■ **Directions for this task**
Reproduce the stretch of the listing from the line containing "pose: elev=301.7 azim=231.1" through the line containing "Dot at: (239, 203)", renaming "pose" to "camera" and leaving everything else unchanged. Output only those lines.

■ ■ ■ ■

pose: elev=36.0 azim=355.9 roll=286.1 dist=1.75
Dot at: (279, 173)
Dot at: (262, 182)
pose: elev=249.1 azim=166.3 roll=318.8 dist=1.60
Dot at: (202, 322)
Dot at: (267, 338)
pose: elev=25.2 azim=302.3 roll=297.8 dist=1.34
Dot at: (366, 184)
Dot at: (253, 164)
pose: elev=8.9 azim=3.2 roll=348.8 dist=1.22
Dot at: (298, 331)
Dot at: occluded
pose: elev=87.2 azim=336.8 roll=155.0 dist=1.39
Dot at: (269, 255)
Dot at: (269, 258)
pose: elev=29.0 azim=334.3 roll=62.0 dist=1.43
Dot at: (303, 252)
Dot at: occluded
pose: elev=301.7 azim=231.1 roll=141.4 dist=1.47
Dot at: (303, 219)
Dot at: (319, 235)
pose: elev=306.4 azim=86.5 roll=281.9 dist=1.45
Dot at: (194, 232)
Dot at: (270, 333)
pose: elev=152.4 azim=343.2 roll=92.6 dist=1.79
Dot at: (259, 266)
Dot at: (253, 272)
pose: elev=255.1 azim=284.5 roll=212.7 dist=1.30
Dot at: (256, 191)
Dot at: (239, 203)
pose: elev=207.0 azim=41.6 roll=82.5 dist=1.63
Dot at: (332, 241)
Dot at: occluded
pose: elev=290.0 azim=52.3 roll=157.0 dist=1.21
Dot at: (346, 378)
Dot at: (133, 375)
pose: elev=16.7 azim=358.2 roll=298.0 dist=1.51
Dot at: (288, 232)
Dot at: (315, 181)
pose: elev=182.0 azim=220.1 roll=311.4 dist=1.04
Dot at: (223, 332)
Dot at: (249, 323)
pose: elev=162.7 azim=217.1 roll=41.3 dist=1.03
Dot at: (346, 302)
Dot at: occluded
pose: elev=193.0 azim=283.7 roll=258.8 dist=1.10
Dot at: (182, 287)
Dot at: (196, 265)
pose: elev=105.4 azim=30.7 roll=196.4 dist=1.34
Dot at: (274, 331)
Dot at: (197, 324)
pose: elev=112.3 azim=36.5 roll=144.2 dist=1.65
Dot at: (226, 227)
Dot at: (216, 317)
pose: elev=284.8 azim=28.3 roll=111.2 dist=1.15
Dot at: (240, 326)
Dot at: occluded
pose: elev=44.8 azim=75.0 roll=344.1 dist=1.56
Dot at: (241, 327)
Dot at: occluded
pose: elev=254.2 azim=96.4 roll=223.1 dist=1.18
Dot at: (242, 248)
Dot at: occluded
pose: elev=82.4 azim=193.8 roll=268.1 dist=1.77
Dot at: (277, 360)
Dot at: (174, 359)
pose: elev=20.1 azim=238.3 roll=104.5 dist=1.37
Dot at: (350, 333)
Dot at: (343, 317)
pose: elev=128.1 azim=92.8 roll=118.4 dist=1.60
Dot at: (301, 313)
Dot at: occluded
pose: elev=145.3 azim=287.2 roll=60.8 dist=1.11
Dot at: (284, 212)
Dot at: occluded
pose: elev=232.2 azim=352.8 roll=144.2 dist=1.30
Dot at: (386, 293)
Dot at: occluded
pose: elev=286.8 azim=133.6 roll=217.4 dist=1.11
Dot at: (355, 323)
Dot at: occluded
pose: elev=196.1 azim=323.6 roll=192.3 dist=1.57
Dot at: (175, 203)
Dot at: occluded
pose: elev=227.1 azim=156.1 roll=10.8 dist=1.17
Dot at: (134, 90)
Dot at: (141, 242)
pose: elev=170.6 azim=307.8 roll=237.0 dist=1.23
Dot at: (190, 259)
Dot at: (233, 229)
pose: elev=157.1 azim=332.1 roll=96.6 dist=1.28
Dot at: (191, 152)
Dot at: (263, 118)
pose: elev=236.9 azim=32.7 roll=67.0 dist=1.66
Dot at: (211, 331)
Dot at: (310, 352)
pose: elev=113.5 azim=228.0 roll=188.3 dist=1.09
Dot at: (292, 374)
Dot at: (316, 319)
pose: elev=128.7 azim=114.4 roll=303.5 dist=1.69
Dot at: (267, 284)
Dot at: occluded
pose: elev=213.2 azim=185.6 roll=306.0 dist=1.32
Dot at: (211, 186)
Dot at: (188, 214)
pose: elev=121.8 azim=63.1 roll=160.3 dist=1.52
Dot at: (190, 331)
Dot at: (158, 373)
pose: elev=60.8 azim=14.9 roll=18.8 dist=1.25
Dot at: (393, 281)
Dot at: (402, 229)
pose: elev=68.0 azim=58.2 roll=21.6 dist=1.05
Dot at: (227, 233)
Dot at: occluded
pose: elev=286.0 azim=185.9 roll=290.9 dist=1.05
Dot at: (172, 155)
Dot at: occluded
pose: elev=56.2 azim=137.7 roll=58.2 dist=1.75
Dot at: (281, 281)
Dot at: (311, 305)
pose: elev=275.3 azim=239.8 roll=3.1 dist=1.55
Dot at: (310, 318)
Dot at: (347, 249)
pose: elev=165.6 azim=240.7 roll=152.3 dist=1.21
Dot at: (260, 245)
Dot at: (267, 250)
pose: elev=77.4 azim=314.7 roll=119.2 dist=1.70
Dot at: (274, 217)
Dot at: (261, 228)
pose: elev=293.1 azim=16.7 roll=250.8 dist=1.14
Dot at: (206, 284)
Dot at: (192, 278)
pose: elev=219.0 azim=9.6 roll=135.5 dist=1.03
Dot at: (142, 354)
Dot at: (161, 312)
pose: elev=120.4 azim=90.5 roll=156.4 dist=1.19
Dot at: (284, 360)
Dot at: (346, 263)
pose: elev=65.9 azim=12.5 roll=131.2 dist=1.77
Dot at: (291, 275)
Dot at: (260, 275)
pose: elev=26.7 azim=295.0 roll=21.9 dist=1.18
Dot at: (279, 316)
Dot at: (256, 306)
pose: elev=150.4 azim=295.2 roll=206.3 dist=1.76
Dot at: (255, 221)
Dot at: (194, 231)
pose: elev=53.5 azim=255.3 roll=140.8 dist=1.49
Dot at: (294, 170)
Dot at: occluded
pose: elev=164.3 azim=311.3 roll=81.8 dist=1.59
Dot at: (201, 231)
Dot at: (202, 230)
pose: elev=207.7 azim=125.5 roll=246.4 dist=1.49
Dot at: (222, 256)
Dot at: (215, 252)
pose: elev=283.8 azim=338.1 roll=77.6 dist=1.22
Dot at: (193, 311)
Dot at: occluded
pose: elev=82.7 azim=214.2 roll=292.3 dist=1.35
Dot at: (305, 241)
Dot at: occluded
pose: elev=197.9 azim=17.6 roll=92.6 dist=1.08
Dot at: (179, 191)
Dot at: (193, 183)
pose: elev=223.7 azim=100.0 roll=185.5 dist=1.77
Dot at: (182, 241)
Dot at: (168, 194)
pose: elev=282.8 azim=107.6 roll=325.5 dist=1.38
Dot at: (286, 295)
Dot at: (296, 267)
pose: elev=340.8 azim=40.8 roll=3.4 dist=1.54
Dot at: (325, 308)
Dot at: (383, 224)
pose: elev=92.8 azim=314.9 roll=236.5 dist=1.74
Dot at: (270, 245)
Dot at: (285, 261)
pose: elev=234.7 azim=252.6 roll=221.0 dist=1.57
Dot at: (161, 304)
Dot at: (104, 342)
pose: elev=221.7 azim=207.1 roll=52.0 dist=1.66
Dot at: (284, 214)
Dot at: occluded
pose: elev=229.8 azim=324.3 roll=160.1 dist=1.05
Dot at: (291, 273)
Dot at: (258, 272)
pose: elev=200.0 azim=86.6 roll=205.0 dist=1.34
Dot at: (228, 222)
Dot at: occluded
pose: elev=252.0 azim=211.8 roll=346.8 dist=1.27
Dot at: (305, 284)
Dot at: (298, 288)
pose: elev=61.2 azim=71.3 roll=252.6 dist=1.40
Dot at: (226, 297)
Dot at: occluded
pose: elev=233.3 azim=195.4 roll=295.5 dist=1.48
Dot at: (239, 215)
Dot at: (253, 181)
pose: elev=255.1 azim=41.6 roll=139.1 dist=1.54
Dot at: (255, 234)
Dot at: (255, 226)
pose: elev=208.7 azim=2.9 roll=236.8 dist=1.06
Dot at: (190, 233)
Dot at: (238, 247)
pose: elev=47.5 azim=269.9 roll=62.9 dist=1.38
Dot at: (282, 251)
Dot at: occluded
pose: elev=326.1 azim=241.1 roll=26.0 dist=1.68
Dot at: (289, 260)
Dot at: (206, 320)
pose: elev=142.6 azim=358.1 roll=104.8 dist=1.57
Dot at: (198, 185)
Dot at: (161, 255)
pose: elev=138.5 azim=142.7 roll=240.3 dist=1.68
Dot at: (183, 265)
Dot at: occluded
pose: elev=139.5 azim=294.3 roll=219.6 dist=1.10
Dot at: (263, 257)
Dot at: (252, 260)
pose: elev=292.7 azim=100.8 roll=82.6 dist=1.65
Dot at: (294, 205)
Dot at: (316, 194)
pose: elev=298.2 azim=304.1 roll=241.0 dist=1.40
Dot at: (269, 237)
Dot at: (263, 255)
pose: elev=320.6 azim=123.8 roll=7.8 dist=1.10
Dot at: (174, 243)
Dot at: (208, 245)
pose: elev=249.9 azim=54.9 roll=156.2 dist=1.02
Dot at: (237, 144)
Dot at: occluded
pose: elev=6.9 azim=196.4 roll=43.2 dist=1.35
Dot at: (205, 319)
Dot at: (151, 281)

■ ■ ■ ■

■ **Finished task**
camera: elev=301.7 azim=231.1 roll=141.4 dist=1.47
Dot at: (303, 219)
Dot at: (319, 235)
camera: elev=306.4 azim=86.5 roll=281.9 dist=1.45
Dot at: (194, 232)
Dot at: (270, 333)
camera: elev=152.4 azim=343.2 roll=92.6 dist=1.79
Dot at: (259, 266)
Dot at: (253, 272)
camera: elev=255.1 azim=284.5 roll=212.7 dist=1.30
Dot at: (256, 191)
Dot at: (239, 203)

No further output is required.